The report by Blumenthal and Markey, based on information gathered from pay-TV providers late last year, found that an overwhelming 99% of American consumers rent their set-top boxes directly from their pay-TV providers rather than buy the boxes at retail. That's despite repeated attempts by Congress and the Federal Communications Commission (FCC) to crack open the set-top market and make it much more competitive.
"Consumers should have the same range of choices for their video set-top boxes as they have for their mobile phones," Markey said. "Consumers should not be forced to rent video boxes from their pay-TV provider in perpetuity."
The Markey-Blumenthal study also found out that the average US pay-TV household spends about $89 a year renting a single set-top, or $7.43 a month. With pay-TV customers renting an average of 2.6 set-tops per household, that total translates to subscribers spending $232 a year on all STB rental fees, assuming no discounts for multiple boxes in the home.

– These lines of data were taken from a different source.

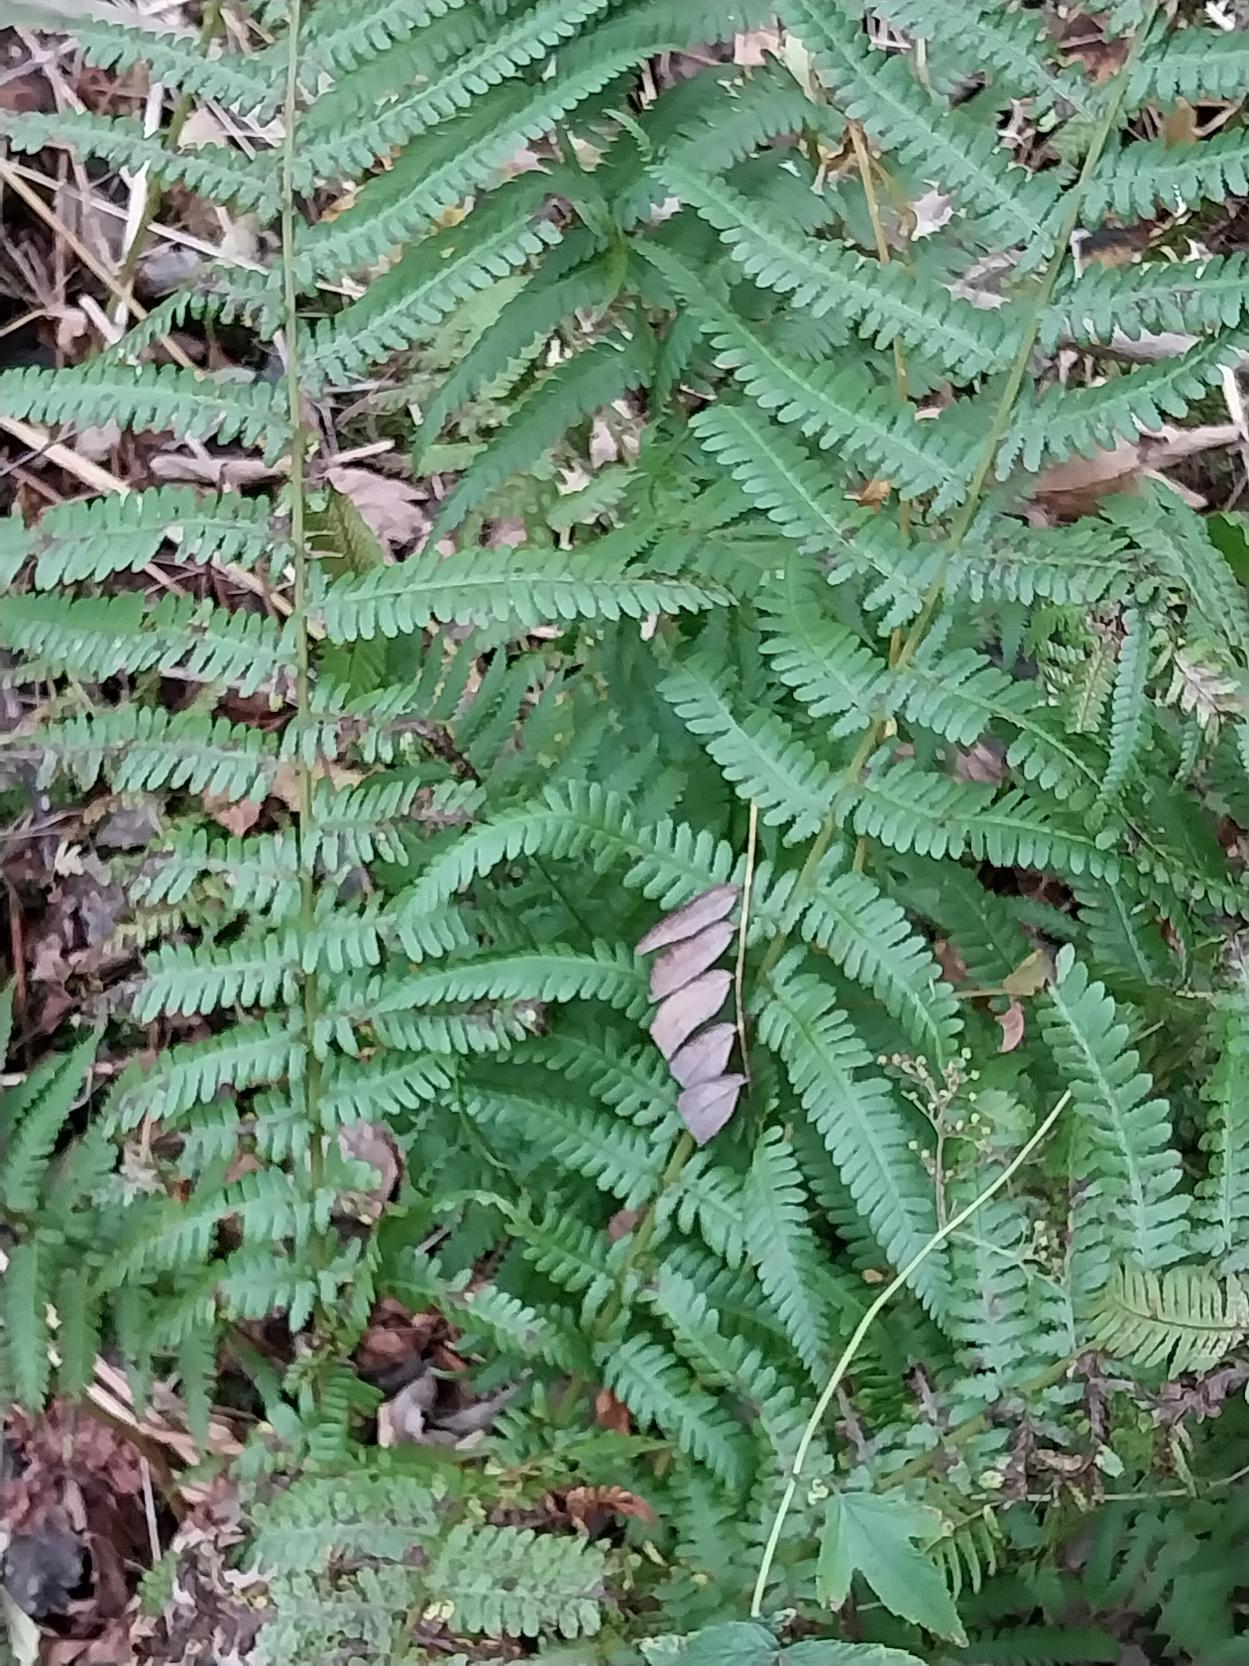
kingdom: Plantae
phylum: Tracheophyta
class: Polypodiopsida
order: Polypodiales
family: Dryopteridaceae
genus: Dryopteris
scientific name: Dryopteris filix-mas
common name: Almindelig mangeløv
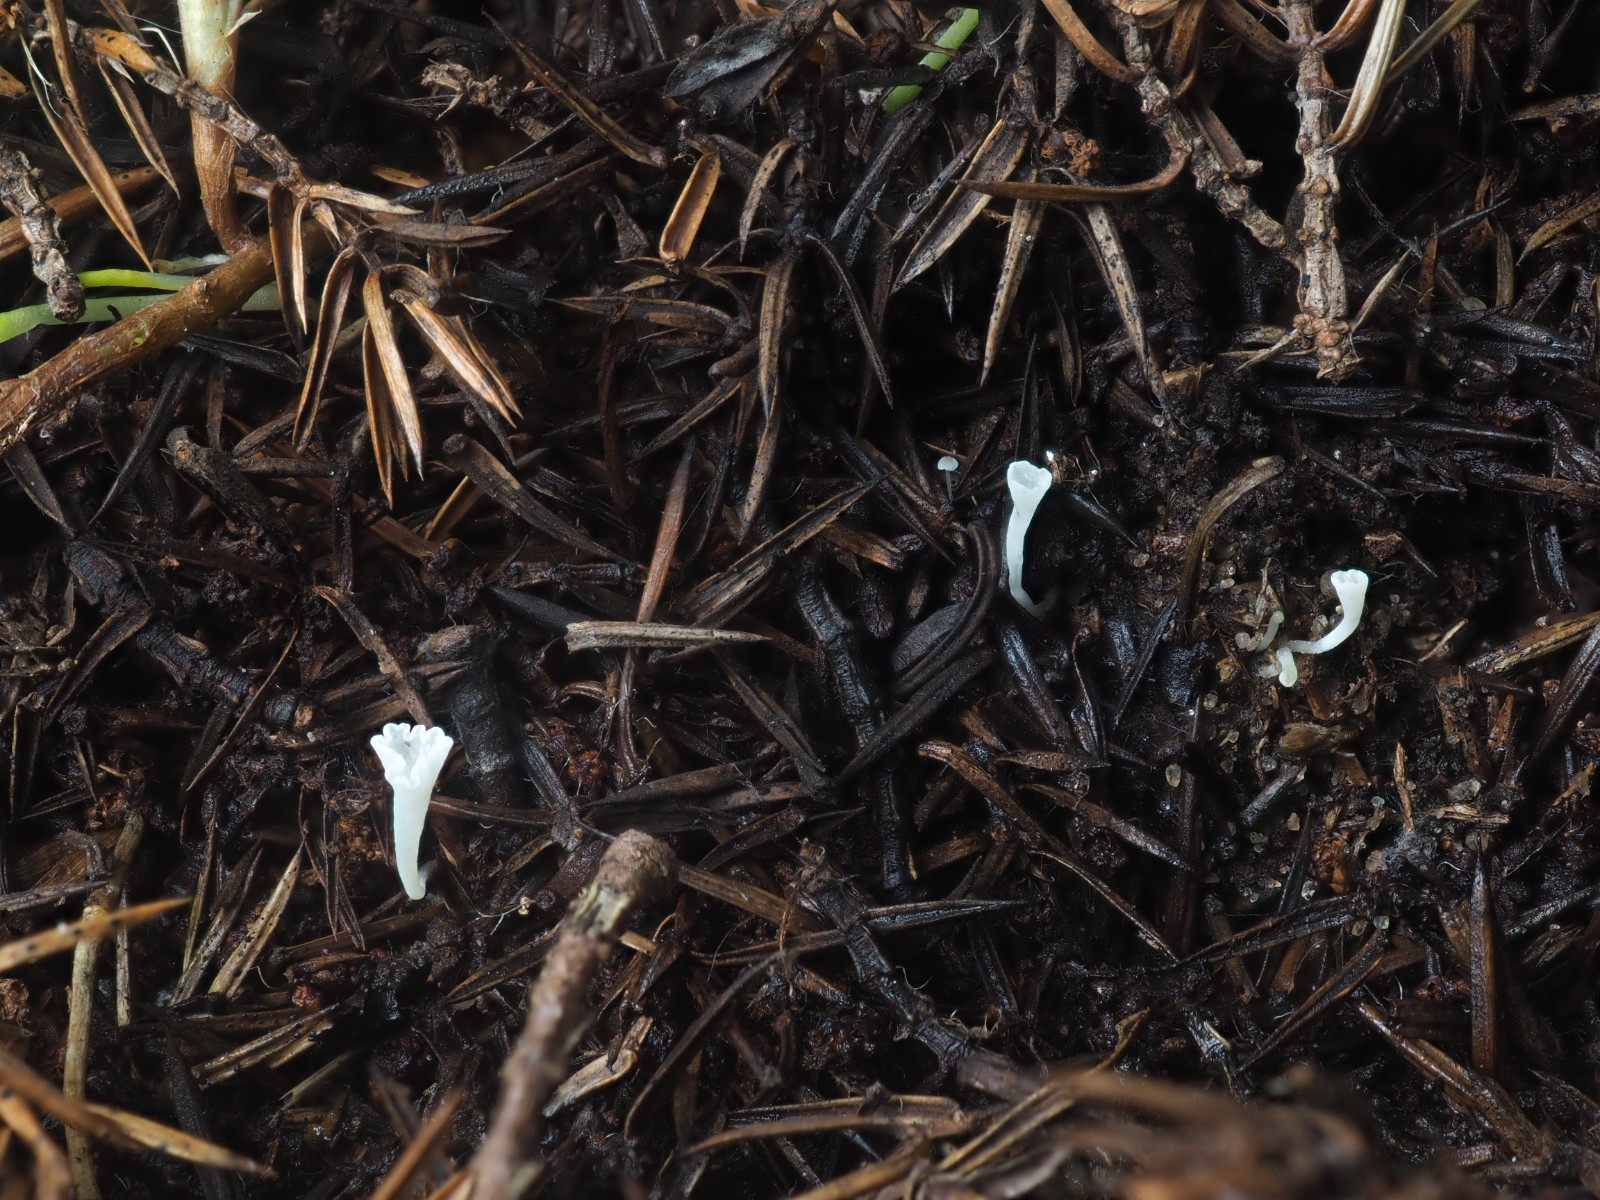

Further, the report estimates that the total US set-top rental market may be worth more than $19.5 billion a year, based on publicly available data indicating that there are approximately 221 million leased set-tops installed in pay-TV homes today.
Expressing regret that Congress killed the CableCARD mandate when it passed the STELA Reauthorization Act of 2014 last fall, the two senators are calling for some new kind of ban or restriction on integrated cable set-tops. "We need a new, national consumer-friendly standard that will allow consumers to choose their own video box irrespective from their pay-TV provider," Markey said. (See Obama Signs CableCARD Death Warrant.)
Not surprisingly, the NCTA, which fought long and hard to eliminate the dreaded CableCARD mandate, vehemently disagrees. "In 2014, an overwhelmingly bipartisan Congress wisely enacted legislation that sunset an unnecessary and expensive mandate that saddles consumers of cable leased set-top boxes with high costs and higher energy bills," the group said. "And as even TiVo has acknowledged, elimination of the integration ban will not affect the market for retail devices and CableCARDs will continue to be available. It's unfortunate the Senators Markey and Blumenthal continue to misrepresent the text and impact of the STELAR Act."